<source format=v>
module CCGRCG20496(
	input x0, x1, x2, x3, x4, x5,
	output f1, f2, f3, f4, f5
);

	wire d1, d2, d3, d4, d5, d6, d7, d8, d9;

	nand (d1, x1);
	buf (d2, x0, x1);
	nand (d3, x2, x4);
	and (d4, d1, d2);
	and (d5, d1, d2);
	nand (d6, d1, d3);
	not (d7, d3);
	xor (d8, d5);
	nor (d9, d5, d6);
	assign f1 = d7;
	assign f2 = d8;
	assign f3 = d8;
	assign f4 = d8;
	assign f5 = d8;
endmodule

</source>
◆ ◆ ◆
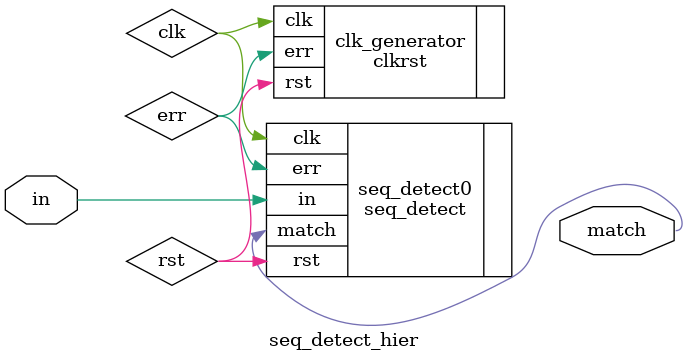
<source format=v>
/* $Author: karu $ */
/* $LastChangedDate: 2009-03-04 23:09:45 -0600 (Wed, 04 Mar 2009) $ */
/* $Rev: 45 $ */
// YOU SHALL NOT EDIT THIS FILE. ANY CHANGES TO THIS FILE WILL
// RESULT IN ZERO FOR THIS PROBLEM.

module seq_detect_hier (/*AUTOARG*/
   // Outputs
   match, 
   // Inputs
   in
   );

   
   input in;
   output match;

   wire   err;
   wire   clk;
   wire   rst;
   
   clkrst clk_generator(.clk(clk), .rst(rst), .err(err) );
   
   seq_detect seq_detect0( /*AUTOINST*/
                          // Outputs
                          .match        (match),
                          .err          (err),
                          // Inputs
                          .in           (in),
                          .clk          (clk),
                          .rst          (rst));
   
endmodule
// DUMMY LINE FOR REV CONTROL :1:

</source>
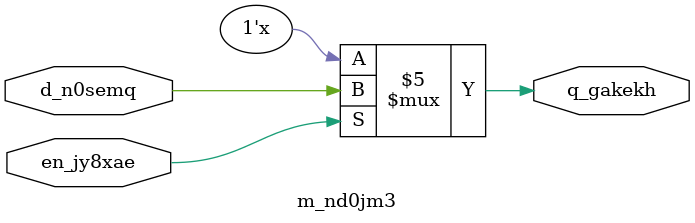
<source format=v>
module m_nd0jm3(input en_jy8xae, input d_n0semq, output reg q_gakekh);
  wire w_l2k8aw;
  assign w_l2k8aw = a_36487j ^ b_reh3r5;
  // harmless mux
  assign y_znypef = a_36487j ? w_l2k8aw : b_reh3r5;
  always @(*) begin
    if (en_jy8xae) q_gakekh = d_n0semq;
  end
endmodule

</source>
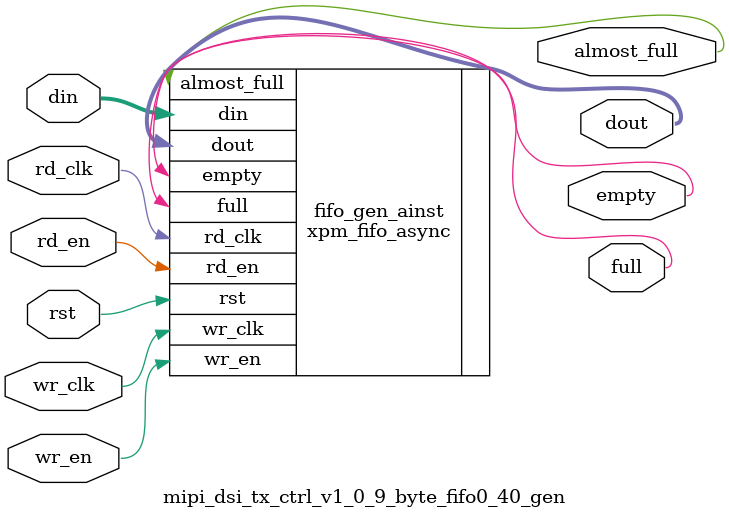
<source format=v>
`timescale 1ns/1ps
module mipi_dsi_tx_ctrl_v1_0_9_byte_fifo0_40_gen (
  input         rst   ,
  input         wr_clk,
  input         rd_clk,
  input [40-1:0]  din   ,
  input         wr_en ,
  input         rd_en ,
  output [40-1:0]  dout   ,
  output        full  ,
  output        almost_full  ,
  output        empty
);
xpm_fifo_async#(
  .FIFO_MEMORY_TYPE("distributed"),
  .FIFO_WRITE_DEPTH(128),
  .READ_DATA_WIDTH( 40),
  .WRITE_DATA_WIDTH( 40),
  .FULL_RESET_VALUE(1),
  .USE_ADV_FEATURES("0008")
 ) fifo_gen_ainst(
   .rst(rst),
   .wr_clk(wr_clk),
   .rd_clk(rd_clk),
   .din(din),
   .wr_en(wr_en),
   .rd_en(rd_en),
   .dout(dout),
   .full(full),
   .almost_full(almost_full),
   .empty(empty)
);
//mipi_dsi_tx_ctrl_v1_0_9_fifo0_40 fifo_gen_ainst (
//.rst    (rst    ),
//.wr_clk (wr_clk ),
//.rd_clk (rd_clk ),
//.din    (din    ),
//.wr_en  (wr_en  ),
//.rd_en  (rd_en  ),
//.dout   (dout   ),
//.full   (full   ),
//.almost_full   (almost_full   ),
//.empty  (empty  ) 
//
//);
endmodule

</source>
◆ ◆ ◆
*DIRECTIONS FOR THIS TASK*. Pick out the lines above containing the word "empty", then copy them.

*EXERCISE OUTPUT*.
  output        empty
   .empty(empty)
//.empty  (empty  ) 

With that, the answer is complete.